As occurred with Czechoslovakia, where the motivation of other nations
was to appease a feared and dangerous Nazi dictator, the safety,
security, and the rights of the Czechs were sold out under the
pretext of high-sounding, questionable diplomatic principles, the same
motivation of appeasing a feared, powerful Arab world is at work in
applying today's series of questionable and falsified diplomatic
principles in getting Israel to embrace conditions in which she loses
control of her own territory and defense. The reality is that the
Arabs do not have a willing peace to offer Israel and will use their
strength gained from the eastern strategic territory and from sucking
up the wealth of Israel to achieve the Arab goal that has not been
abandoned since 1948, Israel's destruction.
What, then, for the Arabs of Israel's territories? Will failure to
achieve a new Arab state condemn the region to war? From the
foregoing, clearly, fashioning such a state which is sure to be
irredentist, is not a road to peace. Other avenues to attain that
peace ought to be pursued, avenues that break out of myths of historic
Arab claims and from rigid theories of self-determination that bitter
experience has shown are of limited and questionable value and do not
require the only democracy in the Middle East to immolate herself.

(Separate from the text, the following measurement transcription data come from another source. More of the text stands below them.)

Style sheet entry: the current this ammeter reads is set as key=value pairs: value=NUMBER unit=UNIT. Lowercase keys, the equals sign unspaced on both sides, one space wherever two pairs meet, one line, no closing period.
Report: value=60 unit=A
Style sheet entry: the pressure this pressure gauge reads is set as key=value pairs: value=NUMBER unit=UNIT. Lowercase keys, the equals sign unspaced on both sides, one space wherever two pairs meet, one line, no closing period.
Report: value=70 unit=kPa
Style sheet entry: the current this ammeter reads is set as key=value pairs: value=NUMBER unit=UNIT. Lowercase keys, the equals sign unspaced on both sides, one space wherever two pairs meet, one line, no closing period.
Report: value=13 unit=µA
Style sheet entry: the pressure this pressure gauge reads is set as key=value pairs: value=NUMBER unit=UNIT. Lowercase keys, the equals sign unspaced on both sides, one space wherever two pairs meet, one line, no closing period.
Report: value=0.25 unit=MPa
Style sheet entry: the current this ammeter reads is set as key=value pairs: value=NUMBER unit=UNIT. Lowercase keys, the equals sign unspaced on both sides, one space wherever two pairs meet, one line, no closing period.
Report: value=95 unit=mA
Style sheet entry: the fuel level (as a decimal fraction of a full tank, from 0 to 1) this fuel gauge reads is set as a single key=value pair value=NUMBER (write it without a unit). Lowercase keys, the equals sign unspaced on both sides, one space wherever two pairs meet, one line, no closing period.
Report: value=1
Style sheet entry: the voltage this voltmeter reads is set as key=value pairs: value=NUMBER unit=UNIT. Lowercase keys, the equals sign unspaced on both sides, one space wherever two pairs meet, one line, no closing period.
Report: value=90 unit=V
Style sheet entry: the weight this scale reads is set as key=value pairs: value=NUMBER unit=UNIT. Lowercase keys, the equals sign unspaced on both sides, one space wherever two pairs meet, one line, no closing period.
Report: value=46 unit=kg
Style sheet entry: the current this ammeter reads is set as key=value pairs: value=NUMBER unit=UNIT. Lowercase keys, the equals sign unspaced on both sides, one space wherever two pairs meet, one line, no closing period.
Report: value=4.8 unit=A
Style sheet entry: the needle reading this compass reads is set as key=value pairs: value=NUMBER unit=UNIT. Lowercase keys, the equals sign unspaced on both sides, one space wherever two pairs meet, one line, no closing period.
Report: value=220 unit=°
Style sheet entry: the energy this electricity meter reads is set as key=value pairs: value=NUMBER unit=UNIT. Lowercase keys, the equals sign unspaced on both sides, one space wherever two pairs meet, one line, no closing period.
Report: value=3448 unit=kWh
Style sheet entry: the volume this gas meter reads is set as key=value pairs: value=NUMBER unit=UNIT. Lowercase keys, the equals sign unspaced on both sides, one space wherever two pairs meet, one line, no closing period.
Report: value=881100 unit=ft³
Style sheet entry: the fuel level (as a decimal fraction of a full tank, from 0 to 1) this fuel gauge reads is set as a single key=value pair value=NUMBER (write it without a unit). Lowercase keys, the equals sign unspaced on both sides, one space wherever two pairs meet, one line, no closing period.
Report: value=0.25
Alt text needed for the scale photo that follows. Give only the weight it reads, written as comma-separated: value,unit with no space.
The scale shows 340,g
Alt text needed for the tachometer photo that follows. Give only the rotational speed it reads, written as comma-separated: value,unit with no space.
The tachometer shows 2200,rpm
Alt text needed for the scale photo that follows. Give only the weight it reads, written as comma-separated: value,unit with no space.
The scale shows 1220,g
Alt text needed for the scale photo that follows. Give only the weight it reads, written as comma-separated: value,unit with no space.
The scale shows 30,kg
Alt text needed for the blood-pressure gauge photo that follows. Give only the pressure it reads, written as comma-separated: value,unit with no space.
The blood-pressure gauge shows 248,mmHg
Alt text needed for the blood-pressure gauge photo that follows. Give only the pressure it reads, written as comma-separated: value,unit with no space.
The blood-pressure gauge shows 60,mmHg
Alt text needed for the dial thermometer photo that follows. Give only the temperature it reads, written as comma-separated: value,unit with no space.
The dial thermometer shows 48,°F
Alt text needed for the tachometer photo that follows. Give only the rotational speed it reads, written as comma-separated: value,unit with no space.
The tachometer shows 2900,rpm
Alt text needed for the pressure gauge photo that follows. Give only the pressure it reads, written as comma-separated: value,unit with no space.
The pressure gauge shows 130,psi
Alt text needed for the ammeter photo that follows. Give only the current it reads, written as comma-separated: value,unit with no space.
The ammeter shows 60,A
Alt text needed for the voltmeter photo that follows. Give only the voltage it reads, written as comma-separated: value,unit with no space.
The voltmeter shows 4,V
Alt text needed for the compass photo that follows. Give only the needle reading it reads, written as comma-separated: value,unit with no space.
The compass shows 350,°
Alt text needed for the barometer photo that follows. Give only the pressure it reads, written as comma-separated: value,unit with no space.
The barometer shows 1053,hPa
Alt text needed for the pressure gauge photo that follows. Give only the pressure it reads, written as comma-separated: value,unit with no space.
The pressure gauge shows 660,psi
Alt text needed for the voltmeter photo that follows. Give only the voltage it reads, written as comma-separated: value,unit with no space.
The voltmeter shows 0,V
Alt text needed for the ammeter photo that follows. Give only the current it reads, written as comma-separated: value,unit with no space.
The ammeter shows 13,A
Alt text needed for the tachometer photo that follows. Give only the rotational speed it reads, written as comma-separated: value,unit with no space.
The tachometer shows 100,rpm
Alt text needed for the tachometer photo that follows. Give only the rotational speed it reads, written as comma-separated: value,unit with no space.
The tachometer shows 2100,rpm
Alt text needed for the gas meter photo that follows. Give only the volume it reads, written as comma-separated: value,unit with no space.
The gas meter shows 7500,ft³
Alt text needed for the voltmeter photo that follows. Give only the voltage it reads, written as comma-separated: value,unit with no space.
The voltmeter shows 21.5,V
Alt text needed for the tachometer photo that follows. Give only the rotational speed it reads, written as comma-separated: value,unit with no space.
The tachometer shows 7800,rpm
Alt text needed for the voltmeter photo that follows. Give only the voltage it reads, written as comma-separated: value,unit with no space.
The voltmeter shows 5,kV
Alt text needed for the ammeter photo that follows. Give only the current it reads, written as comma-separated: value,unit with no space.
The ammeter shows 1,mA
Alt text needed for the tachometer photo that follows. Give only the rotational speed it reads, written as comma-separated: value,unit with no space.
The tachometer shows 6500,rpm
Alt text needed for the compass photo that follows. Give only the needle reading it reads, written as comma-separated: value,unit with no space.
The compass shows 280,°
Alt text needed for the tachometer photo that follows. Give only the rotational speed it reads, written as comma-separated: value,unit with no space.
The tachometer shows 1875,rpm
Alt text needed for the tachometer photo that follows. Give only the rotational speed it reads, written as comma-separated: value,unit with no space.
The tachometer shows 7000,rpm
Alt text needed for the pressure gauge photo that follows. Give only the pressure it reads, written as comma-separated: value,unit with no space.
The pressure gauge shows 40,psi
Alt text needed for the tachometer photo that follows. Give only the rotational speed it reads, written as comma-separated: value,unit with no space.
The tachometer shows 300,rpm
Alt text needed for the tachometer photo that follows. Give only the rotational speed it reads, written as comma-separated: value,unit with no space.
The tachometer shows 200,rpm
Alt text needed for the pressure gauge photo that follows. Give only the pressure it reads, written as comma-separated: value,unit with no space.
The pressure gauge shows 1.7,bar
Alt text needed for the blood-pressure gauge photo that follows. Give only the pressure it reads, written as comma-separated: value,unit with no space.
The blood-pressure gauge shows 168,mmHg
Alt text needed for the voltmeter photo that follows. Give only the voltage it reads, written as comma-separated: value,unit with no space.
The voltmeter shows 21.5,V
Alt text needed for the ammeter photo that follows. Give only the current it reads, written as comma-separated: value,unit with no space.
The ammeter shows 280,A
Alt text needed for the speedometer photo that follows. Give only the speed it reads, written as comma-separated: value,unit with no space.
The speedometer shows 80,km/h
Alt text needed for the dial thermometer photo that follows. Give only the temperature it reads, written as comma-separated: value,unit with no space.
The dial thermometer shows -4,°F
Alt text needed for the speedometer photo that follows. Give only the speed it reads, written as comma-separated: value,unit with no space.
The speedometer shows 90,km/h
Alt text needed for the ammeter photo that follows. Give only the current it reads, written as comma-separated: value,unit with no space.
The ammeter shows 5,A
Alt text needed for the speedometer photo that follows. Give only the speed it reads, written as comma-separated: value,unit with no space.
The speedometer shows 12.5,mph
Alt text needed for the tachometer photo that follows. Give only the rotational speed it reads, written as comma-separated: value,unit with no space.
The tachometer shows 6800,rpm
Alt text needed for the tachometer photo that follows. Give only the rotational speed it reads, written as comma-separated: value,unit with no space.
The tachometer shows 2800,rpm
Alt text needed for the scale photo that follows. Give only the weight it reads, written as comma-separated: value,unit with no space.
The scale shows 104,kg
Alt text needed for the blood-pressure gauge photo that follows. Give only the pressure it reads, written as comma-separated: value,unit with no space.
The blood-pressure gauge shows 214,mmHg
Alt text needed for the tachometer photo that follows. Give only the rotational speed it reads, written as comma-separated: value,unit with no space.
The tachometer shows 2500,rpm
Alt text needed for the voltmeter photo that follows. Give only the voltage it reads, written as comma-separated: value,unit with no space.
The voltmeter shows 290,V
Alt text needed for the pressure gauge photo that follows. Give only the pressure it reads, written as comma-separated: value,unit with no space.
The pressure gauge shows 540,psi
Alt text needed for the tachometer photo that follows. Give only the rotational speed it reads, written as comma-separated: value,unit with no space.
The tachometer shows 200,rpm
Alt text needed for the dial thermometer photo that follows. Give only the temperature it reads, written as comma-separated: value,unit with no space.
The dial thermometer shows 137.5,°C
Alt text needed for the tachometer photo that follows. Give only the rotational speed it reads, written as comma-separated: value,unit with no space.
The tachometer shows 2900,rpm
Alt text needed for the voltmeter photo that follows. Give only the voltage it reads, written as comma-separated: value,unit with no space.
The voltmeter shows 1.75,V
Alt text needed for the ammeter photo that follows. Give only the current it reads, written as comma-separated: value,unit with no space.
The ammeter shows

I am disappointed that WSJ -- even in this limited way suggested by
the editor's caption -- joins in support of the Muslim propaganda war
that is ultimately directed against the existence of Israel. The logic
and reality of the situation is that the only force for peace in the
Israeli region is the strength of Israel that discourages Arab
adventurism. The West should think twice before supporting policies
that remove Israel's more reliable deterrence to war -- as occurred in
Gaza -- and end up losing a valuable Western ally in the region, an
ally that is sure to come in handy one day, if not already.